The House Formula

Lately, I’ve kind of been sucked into watching “House”. It used to come on after “Bones”, so I used to watch the occasional episode. That was before the days of the DVR; now I very rarely watch a television show when it actually airs. For all I know, “House” might still follow “Bones”. Mainly I’ve been watching reruns. Sometimes I catch them coming on, and other times I set them ahead to record.
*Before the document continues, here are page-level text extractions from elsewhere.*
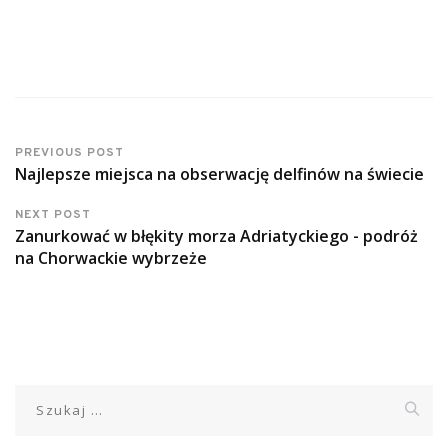
PREVIOUS POST
Najlepsze miejsca na obserwację delfinów na świecie
NEXT POST
Zanurkować w błękity morza Adriatyckiego - podróż
na Chorwackie wybrzeże
Szukaj: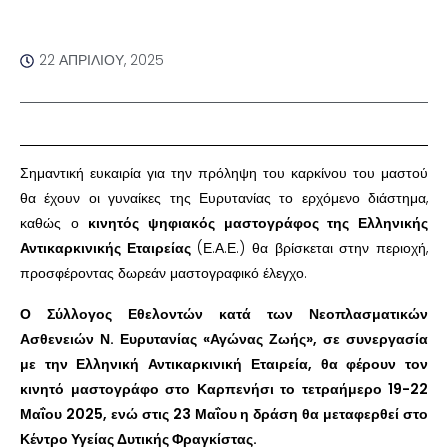
22 ΑΠΡΙΛΊΟΥ, 2025
Σημαντική ευκαιρία για την πρόληψη του καρκίνου του μαστού
θα έχουν οι γυναίκες της Ευρυτανίας το ερχόμενο διάστημα,
καθώς ο
κινητός ψηφιακός μαστογράφος της Ελληνικής
Αντικαρκινικής Εταιρείας
(Ε.Α.Ε.) θα βρίσκεται στην περιοχή,
προσφέροντας δωρεάν μαστογραφικό έλεγχο.
Ο Σύλλογος Εθελοντών κατά των Νεοπλασματικών
Ασθενειών Ν. Ευρυτανίας «Αγώνας Ζωής», σε συνεργασία
με την Ελληνική Αντικαρκινική Εταιρεία, θα φέρουν τον
κινητό μαστογράφο στο Καρπενήσι το τετραήμερο 19-22
Μαΐου 2025, ενώ στις 23 Μαΐου η δράση θα μεταφερθεί στο
Κέντρο Υγείας Δυτικής Φραγκίστας.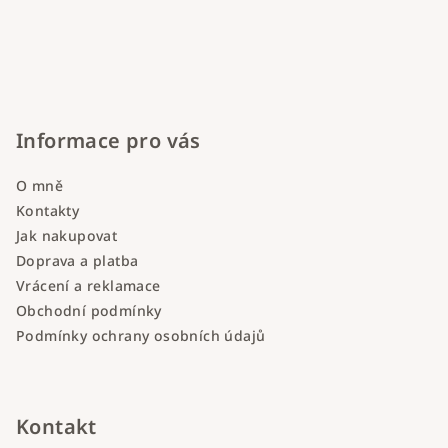
Informace pro vás
O mně
Kontakty
Jak nakupovat
Doprava a platba
Vrácení a reklamace
Obchodní podmínky
Podmínky ochrany osobních údajů
Kontakt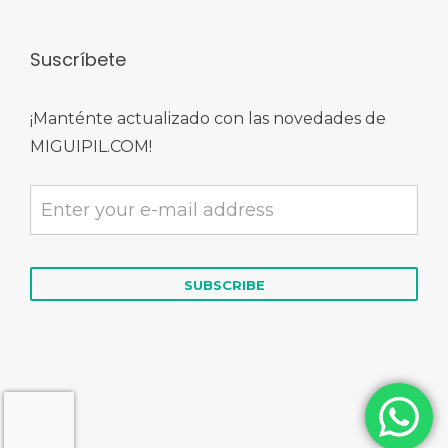
Suscríbete
¡Manténte actualizado con las novedades de
MIGUIPIL.COM!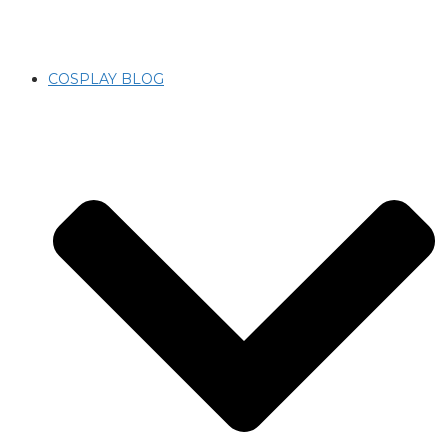
COSPLAY BLOG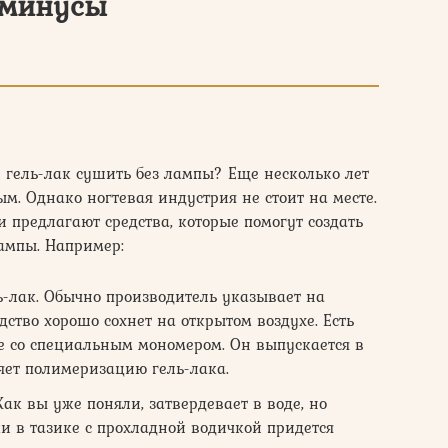
 минусы
 гель-лак сушить без лампы? Еще несколько лет
м. Однако ногтевая индустрия не стоит на месте.
 предлагают средства, которые помогут создать
ампы. Например:
ь-лак. Обычно производитель указывает на
редство хорошо сохнет на открытом воздухе. Есть
е со специальным мономером. Он выпускается в
ряет полимеризацию гель-лака.
ак вы уже поняли, затвердевает в воде, но
ки в тазике с прохладной водичкой придется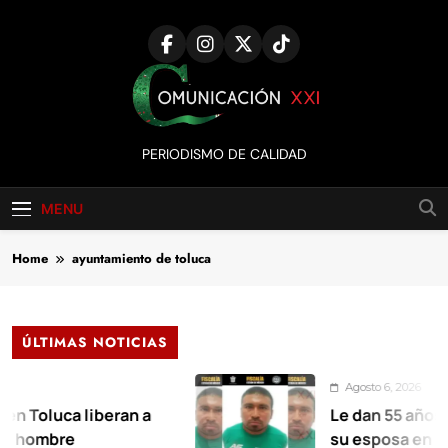
Skip
to
content
Comunicación
PERIODISMO DE CALIDAD
XXI
MENU
Home
ayuntamiento de toluca
ÚLTIMAS NOTICIAS
Agosto 6, 2026
ca liberan a
Le dan 55 años de prisió
e
su esposa en Xalatlaco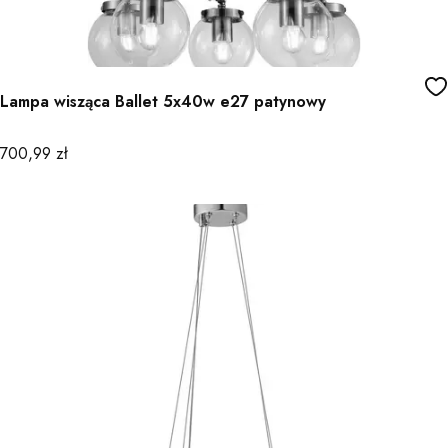
Lampa wisząca Ballet 5x40w e27 patynowy
Cena
700,99 zł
“House” is a pretty formulaic show, though. Here is the set-up of every episode:

In the opening scene, some unsuspecting person has an emergency situation and is taken to the hospital. Dr. House’s boss, Dr. Cuddy, or one of his flunkies brings him the patient’s file which he completely dismisses as a commonplace illness until he is told about one completely unrelated symptom. He then accepts that the patient’s problem may be exotic enough to warrant his genius. Dr. House then assembles his flunkies to brainstorm about the cause in front of a dry-erase board. He proceeds to insult them and then send them off to run various tests on the patient. The patient gets worse. Dr. House insults his flunkies more, insults the patient, insults the patient’s family, insults his boss, and harasses his best friend Dr. Wilson. After several unorthodox hit-and-miss treatments, they figure out what’s wrong with the patient and start the real treatment. But something goes wrong and the patient crashes, starts bleeding out of some orifice, or suddenly is unable to breath. House and team realize they had the wrong diagnoses. At the last month House discovers some missing clue and deduces without help from anyone what the real problem is. The patient is saved. There is usually some secondary plot line that is tied to the medical emergency by a sappy closing scene.
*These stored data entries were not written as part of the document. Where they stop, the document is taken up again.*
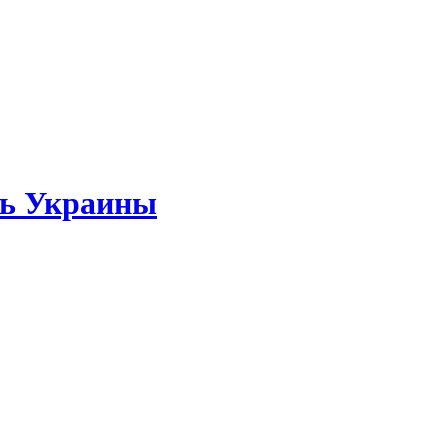
ть Украины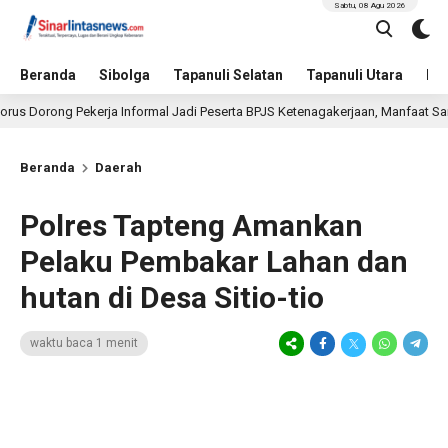
Sabtu, 08 Agu 2026
Beranda
Sibolga
Tapanuli Selatan
Tapanuli Utara
Hu
orong Pekerja Informal Jadi Peserta BPJS Ketenagakerjaan, Manfaat Santunan 
Beranda
Daerah
Polres Tapteng Amankan
Pelaku Pembakar Lahan dan
hutan di Desa Sitio-tio
waktu baca 1 menit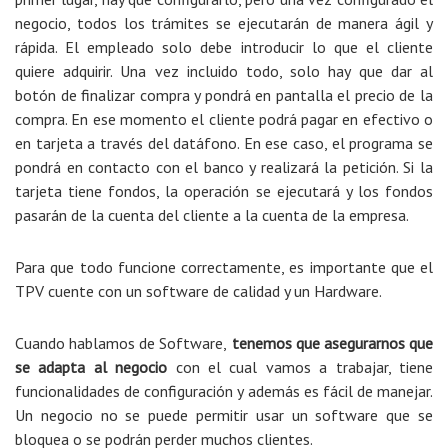
negocio, todos los trámites se ejecutarán de manera ágil y
rápida. El empleado solo debe introducir lo que el cliente
quiere adquirir. Una vez incluido todo, solo hay que dar al
botón de finalizar compra y pondrá en pantalla el precio de la
compra. En ese momento el cliente podrá pagar en efectivo o
en tarjeta a través del datáfono. En ese caso, el programa se
pondrá en contacto con el banco y realizará la petición. Si la
tarjeta tiene fondos, la operación se ejecutará y los fondos
pasarán de la cuenta del cliente a la cuenta de la empresa.
Para que todo funcione correctamente, es importante que el
TPV cuente con un software de calidad y un Hardware.
Cuando hablamos de Software,
tenemos que asegurarnos que
se adapta al negocio
con el cual vamos a trabajar, tiene
funcionalidades de configuración y además es fácil de manejar.
Un negocio no se puede permitir usar un software que se
bloquea o se podrán perder muchos clientes.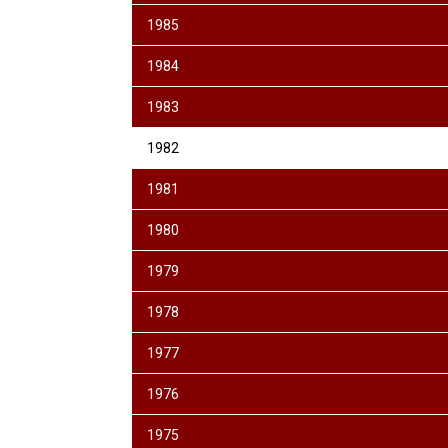
1985
1984
1983
1982
1981
1980
1979
1978
1977
1976
1975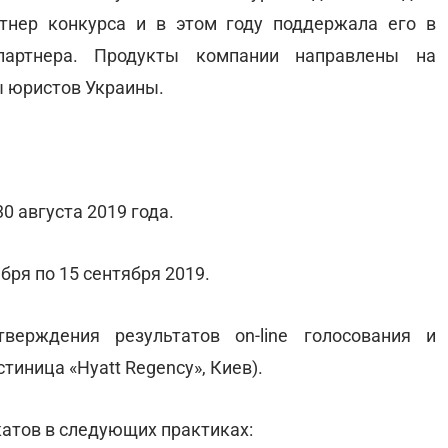
тнер конкурса и в этом году поддержала его в
 партнера. Продукты компании направлены на
ы юристов Украины.
30 августа 2019 года.
ября по 15 сентября 2019.
верждения результатов on-line голосования и
тиница «Hyatt Regency», Киев).
катов в следующих практиках: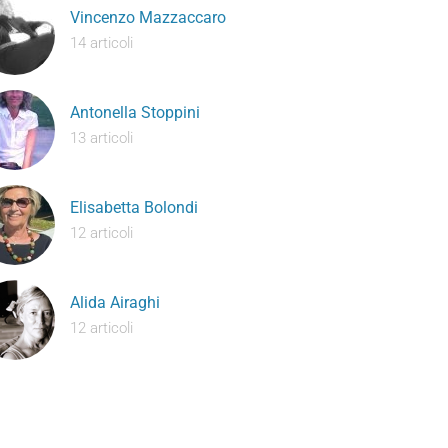
Vincenzo Mazzaccaro
14 articoli
Antonella Stoppini
13 articoli
Elisabetta Bolondi
12 articoli
Alida Airaghi
12 articoli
You have just seen every episode of “House”. Thanks to the power of the DVR, I’ve noticed another nuance to the formula. For instance, the big crash/bleeding/can’t breath catastrophe always occurs between 38 and 40 minute mark of the show. I wonder if I sat down long enough if I could tie in every sentence of my summary to a time stamp. Probably.
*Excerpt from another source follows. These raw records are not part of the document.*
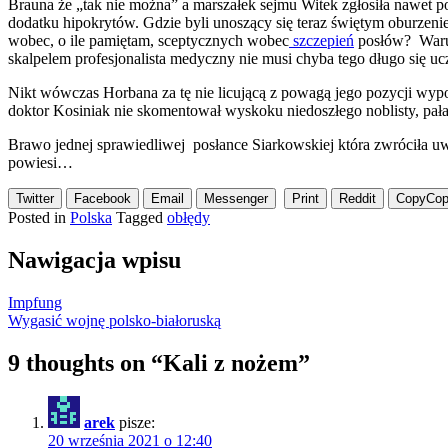
Brauna że „tak nie można” a marszałek sejmu Witek zgłosiła nawet po
dodatku hipokrytów. Gdzie byli unoszący się teraz świętym oburze
wobec, o ile pamiętam, sceptycznych wobec
szczepień
posłów? Warun
skalpelem profesjonalista medyczny nie musi chyba tego długo się 
Nikt wówczas Horbana za tę nie licującą z powagą jego pozycji wypow
doktor Kosiniak nie skomentował wyskoku niedoszłego noblisty, pałaj
Brawo jednej sprawiedliwej posłance Siarkowskiej która zwróciła u
powiesi…
Twitter
Facebook
Email
Messenger
Print
Reddit
Copy
Cop
Posted in
Polska
Tagged
obłędy
Nawigacja wpisu
Impfung
Wygasić wojnę polsko-białoruską
9 thoughts on “
Kali z nożem
”
arek
pisze:
20 września 2021 o 12:40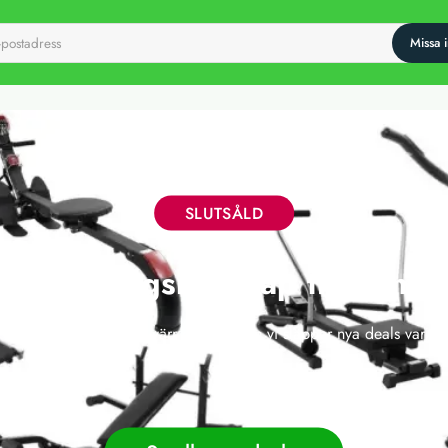
SLUTSÅLD
iga träningsredskap till hem
 här erbjudandet har tyvärr gått ut, men vi släpper nya deals varje 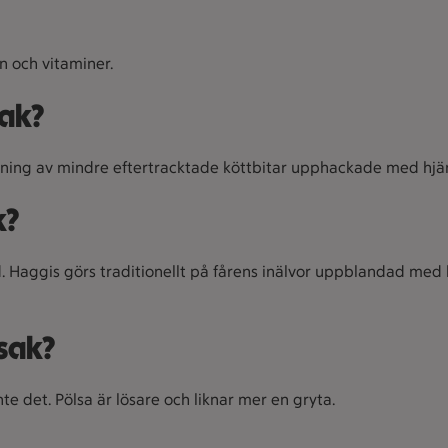
rn och vitaminer.
sak?
andning av mindre eftertracktade köttbitar upphackade med hjä
k?
nd. Haggis görs traditionellt på fårens inälvor uppblandad med 
 sak?
te det. Pölsa är lösare och liknar mer en gryta.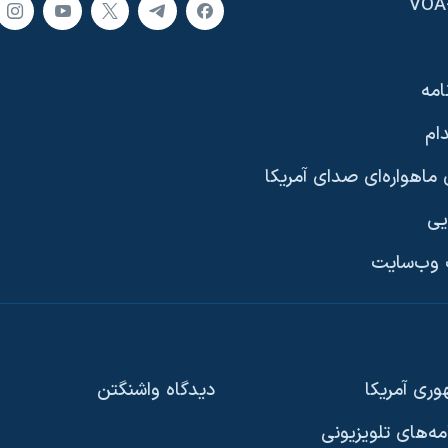
امه
ام
ماهواره‌ای صدای آمریکا
یی
وب‌سایت
ری آمریکا
دیدگاه‌ واشنگتن
امه‌های تلویزیونی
Of course, the real question is why in the world do I keep watching this show when I know pretty much what is going to happen in every episode? I mean Hugh Laurie is a superb actor; in his role as Dr. House you would never know he was British if no one told you. I don’t think that it is it, though. I do like the dramatic sub-plots and comedic quips. I’m especially intrigued by the season where he is trying to replace his flunky team and slowly eliminates possible contenders from a big group of candidates, even though I’ve only seen a few episodes from that season and I know who wins the competition.

I know to some extent all shows are formulaic. For some reason, though, “House” really stands out as the most obvious formula to me. And I don’t know if “House” will ever hold the same level of obsession for me as say the enigmatic “Lost” has or the more subtle pullings of some of my other shows. It’s very possible that I am just filling my downtime with something new, and then once I’ve seen all of the episodes I will just move on to a different syndicated show. For now I’ll just sit back and enjoy the verbal abuse.